Welcome to my blog Upstate Girl, (a.k.a Follow Your Bliss Part II), I am an independently published author. This blog is all about writing and the stuff that inspires me to write, the joys and obstacles that come along with the writer's life, and my fascination with the psychology of people and what makes them tick...the human condition, as is...and my love for words, playing with them and making sense of them...and I throw in a few photos from my acre of the world just to make things pretty...sometimes there are things I have no words for, only pictures will do.

*Copyright notice* All photos, writing, and artwork are mine (
© Laura J. Wellner), unless otherwise noted, please be a peach, if you'd like to use my work for a project or you just love it and must have it, message me and we'll work out the details...it's simple...JUST ASK, please.

Friday, January 25, 2013

Dusty Waters, A Ghost Story


Four years ago I was editing, proofreading, making changes, reading, making more changes, having my Fred run it through InDesign, the font was selected, formatting line by line, chapter by chapter, and then a PDF came into being. Which of course meant more reading, more fussing over formatting, more proofreading, more changes... somewhere in the midst of all this, I dug out old photos I took of the Fox Sister's house in Hydesville before they tore it down, and used them for the book cover... then finally, a file was created and the first paperback came in the mail a few days later. Of course there was more to do to it...other odd formatting problems, a couple of misspelled words...a word that wasn't misspelled, but was just the wrong word...and then eventually a block of ISBN #'s were purchased, and one more file created, another proof came, it was examined page by page, and then, it was done. I never looked back, never regretted that I didn't try one more time to go the traditional route...


Four years after its publication, I still love this little book of mine, and have found the reactions of readers very interesting—no surprises—it’s one of those ‘love it’ or ‘hate it’ sort of books, I guess.
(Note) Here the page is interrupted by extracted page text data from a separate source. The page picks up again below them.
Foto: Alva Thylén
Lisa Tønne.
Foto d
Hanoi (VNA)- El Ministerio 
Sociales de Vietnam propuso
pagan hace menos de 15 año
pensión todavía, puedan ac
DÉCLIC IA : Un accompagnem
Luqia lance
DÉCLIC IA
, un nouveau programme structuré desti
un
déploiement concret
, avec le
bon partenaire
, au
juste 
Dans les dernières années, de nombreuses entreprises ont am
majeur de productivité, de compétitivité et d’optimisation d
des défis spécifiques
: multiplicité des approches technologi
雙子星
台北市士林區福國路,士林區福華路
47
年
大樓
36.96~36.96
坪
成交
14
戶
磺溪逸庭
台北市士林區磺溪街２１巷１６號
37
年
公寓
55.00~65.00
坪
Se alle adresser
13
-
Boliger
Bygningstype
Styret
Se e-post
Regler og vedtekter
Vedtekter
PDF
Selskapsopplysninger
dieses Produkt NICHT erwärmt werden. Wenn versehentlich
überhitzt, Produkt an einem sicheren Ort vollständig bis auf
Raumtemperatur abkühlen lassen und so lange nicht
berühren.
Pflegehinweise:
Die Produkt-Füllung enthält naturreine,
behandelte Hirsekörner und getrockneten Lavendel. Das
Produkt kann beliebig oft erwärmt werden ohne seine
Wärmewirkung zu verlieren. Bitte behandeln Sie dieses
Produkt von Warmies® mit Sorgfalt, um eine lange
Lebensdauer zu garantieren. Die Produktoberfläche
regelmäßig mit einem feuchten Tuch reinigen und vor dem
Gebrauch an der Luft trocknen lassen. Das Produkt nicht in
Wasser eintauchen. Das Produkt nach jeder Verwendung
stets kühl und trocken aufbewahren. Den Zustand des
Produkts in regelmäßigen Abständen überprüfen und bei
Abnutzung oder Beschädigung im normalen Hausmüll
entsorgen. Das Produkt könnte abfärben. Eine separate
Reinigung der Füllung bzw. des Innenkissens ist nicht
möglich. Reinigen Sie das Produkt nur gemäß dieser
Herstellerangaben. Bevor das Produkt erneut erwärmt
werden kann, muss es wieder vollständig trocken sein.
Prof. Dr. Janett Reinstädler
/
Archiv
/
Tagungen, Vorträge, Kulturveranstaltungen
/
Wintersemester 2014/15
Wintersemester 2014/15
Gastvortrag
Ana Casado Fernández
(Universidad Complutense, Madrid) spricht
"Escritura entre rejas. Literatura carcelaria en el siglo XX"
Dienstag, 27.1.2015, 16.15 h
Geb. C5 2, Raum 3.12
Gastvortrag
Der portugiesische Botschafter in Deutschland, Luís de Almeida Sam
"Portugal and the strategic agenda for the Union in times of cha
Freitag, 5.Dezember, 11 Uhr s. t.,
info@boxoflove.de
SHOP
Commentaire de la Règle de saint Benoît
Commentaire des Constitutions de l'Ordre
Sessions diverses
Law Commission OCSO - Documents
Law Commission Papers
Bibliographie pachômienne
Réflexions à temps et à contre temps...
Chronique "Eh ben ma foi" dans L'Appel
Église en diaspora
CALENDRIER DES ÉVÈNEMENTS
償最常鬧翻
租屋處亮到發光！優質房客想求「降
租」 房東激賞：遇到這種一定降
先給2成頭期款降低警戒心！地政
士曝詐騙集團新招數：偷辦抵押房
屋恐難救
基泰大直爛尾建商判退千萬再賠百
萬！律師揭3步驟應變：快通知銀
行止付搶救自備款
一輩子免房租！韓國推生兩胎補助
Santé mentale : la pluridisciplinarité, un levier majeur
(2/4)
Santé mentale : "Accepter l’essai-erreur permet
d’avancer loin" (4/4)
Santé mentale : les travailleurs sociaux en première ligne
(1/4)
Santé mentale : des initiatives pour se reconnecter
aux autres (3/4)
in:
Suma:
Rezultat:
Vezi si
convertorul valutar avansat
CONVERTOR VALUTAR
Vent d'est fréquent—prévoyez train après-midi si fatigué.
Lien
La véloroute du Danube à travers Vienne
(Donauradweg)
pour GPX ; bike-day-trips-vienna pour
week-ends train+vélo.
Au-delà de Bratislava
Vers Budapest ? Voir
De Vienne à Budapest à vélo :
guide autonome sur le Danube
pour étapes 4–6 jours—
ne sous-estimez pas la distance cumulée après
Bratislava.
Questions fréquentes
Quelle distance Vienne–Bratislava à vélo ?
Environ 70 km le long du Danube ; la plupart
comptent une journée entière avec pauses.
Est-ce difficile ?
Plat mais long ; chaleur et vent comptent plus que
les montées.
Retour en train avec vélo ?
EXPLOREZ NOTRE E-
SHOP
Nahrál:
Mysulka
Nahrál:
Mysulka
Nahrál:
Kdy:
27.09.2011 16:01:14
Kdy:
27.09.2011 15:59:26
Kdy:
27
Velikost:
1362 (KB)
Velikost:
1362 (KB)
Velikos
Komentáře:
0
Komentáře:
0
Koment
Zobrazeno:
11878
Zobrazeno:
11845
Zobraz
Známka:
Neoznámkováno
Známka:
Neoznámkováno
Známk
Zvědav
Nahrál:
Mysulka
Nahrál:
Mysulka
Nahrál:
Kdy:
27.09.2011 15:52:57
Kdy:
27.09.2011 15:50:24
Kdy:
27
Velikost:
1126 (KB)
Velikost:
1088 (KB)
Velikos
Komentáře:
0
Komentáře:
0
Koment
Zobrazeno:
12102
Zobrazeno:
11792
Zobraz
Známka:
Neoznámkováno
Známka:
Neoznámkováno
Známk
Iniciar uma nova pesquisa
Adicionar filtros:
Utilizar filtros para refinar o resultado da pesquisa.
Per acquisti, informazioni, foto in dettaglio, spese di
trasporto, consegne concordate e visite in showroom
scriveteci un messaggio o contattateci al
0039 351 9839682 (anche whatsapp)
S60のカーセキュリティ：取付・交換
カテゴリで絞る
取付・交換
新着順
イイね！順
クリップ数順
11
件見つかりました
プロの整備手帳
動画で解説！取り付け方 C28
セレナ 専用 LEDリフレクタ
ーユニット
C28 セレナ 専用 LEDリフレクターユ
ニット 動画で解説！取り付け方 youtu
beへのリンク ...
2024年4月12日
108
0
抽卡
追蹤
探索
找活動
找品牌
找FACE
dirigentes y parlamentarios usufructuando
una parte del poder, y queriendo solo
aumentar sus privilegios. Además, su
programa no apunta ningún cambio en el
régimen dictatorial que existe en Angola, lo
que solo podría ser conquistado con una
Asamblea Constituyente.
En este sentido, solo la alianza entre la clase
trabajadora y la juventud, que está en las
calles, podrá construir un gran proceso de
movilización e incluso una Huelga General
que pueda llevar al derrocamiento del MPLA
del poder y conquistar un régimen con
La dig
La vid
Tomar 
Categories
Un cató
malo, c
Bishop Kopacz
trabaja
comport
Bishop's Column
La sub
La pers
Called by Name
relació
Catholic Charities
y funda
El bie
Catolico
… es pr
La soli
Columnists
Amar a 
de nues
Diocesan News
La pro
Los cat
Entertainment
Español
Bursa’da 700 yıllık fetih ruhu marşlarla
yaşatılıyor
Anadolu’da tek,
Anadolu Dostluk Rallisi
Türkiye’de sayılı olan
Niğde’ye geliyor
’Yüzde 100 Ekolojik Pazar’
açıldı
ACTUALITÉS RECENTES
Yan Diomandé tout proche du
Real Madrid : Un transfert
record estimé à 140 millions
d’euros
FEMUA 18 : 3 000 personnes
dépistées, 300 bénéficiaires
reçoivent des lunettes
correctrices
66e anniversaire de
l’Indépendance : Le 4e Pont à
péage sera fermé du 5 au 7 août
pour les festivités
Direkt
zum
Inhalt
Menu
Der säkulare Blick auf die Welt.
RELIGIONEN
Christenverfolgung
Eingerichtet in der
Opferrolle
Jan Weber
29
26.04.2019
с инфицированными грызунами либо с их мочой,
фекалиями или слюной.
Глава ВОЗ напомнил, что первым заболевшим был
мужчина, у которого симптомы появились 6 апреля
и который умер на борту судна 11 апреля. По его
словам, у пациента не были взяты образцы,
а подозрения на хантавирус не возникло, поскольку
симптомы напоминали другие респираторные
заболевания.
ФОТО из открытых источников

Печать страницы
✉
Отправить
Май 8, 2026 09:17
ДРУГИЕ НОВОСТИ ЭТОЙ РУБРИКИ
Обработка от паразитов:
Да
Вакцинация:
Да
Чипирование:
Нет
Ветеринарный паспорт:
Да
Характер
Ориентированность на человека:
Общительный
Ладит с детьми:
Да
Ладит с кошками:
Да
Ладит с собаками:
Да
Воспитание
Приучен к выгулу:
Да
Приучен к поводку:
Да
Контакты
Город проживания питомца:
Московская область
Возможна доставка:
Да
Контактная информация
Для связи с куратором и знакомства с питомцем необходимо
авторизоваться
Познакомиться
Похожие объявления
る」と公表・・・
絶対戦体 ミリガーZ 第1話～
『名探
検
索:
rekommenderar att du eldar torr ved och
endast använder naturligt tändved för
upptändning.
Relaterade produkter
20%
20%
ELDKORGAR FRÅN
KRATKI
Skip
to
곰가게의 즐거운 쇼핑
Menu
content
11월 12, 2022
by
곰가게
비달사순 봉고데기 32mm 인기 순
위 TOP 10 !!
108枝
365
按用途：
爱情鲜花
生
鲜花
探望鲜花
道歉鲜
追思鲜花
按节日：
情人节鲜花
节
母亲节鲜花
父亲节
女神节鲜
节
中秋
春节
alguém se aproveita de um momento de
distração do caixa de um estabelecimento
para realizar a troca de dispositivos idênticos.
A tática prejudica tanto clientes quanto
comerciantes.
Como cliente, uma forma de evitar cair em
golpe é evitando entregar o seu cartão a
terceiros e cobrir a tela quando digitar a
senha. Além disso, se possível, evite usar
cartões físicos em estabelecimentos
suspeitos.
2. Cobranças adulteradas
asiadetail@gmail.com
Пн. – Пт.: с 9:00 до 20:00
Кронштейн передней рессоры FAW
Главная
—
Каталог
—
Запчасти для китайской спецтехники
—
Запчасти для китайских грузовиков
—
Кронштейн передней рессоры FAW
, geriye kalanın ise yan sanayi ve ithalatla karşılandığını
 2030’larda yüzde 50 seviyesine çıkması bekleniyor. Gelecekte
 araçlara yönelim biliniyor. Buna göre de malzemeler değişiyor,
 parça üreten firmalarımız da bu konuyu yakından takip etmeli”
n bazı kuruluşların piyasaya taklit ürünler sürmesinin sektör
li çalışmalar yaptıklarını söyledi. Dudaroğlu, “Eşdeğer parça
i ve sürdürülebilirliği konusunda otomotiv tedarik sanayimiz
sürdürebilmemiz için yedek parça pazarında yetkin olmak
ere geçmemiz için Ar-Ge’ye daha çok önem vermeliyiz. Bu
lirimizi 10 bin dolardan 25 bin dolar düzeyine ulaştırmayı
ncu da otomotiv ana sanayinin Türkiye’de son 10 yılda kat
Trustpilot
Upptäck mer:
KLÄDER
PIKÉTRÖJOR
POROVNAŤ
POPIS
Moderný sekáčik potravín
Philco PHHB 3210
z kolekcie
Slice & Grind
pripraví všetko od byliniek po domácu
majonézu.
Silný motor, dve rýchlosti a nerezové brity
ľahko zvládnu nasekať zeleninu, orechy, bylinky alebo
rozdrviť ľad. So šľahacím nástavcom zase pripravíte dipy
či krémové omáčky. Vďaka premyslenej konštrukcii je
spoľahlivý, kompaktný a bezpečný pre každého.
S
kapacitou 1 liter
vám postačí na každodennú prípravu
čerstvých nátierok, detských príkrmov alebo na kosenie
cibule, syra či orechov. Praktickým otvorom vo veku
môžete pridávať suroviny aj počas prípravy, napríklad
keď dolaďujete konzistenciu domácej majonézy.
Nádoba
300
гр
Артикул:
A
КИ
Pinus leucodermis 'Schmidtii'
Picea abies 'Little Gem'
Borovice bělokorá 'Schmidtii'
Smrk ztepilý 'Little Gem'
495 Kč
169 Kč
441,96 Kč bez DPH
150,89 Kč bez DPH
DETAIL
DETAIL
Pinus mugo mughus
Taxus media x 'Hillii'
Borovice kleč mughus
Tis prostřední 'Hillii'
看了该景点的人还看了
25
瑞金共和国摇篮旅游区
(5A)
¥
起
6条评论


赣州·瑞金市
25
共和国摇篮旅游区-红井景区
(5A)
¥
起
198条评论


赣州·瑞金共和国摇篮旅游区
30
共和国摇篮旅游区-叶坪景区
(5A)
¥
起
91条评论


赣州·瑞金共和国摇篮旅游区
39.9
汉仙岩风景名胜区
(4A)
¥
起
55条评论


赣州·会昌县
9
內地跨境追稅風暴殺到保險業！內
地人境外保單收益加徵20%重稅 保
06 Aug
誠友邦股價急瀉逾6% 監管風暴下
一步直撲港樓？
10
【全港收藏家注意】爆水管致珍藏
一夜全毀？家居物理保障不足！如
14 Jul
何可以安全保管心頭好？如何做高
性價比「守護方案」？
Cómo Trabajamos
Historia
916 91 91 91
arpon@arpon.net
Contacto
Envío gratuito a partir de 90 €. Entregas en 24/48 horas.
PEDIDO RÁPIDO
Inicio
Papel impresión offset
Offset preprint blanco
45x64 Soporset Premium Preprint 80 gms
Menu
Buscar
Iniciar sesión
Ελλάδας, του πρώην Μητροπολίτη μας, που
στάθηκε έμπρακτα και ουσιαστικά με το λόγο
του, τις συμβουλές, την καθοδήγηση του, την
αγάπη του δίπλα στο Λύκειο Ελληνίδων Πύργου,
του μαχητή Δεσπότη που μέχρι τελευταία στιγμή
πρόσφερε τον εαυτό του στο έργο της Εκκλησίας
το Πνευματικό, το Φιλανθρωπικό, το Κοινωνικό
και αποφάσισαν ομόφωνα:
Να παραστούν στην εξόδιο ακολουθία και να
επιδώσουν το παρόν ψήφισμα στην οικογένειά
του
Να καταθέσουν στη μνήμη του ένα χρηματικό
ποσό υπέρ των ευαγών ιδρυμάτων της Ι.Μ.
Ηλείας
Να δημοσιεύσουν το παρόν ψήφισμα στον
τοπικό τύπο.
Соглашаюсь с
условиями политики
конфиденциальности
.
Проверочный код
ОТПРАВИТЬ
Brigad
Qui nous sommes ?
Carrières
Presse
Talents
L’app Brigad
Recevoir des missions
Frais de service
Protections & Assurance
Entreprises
It still amazes me that I wrote it, and I'm always grateful when someone tells me they loved it and what their favorite part was, or what made them cry...

It just makes me cry that I was able to write it...it took years to write it...I carried much of it within me since I was quite young, before I knew what to do with any of it...they were stories I made up, told to my friends, and then got into trouble over them because...well because they weren't true. I was called a liar for making such things up. (Imagine that.)

Dusty Waters, A Ghost Story is a literary fiction novel, it is not the usual ghost story with a haunted house—oh, yes, Tanglewood is very haunted—but it’s a ghost story as much about life as it is about death. It’s a coming of age story and a story about coming to terms with the past. Dusty Waters, as a little girl with a gift of seeing ghosts, is haunted by the spirits drifting in the hallways of her ancestral home, and haunted by the past encompassing a family history, a nation’s history, and a generation’s history, as well as her personal story. Dusty Waters, as a woman, standing well over six feet tall, wild curly blond hair with big feet and a big nose, is a folksinger in the tradition of folksingers of the Boomer generation with a growling voice like Janis Joplin, but her guitar is tuned with the Punk edge of the Gen-X kids who show up at her concerts looking to hear songs about the truth of “what was” and presently that “it goes like this.” She pulls no punches as she belts out her songs, but in her own personal life, she’s barely scratching the surface of being honest with herself. She’s scared to go home to face the ghosts that haunt her there, and scared to live without them. Coming home at last, she has steeled herself to sit down with her friend, Katharine, to tell her story for the official biography of the folksinger—but there are parts of that story she will never tell a soul—except maybe one, but she lost him along the way and needs to go find him.


Me at my first book signing on May 2, 2009 at Fat Cats in Johnson City, NY

Look at that smile—and those poor old tortie glasses bit the dust long ago, I loved them until they fell apart and were beyond repair—oh, they got me through many hair-pulling edits of that little ghost story I’m holding in my hands—I just loved writing this book and have enjoyed meeting people to talk about it and although I'm so small time being an indie on my own, I can't complain, she sells one book at a time.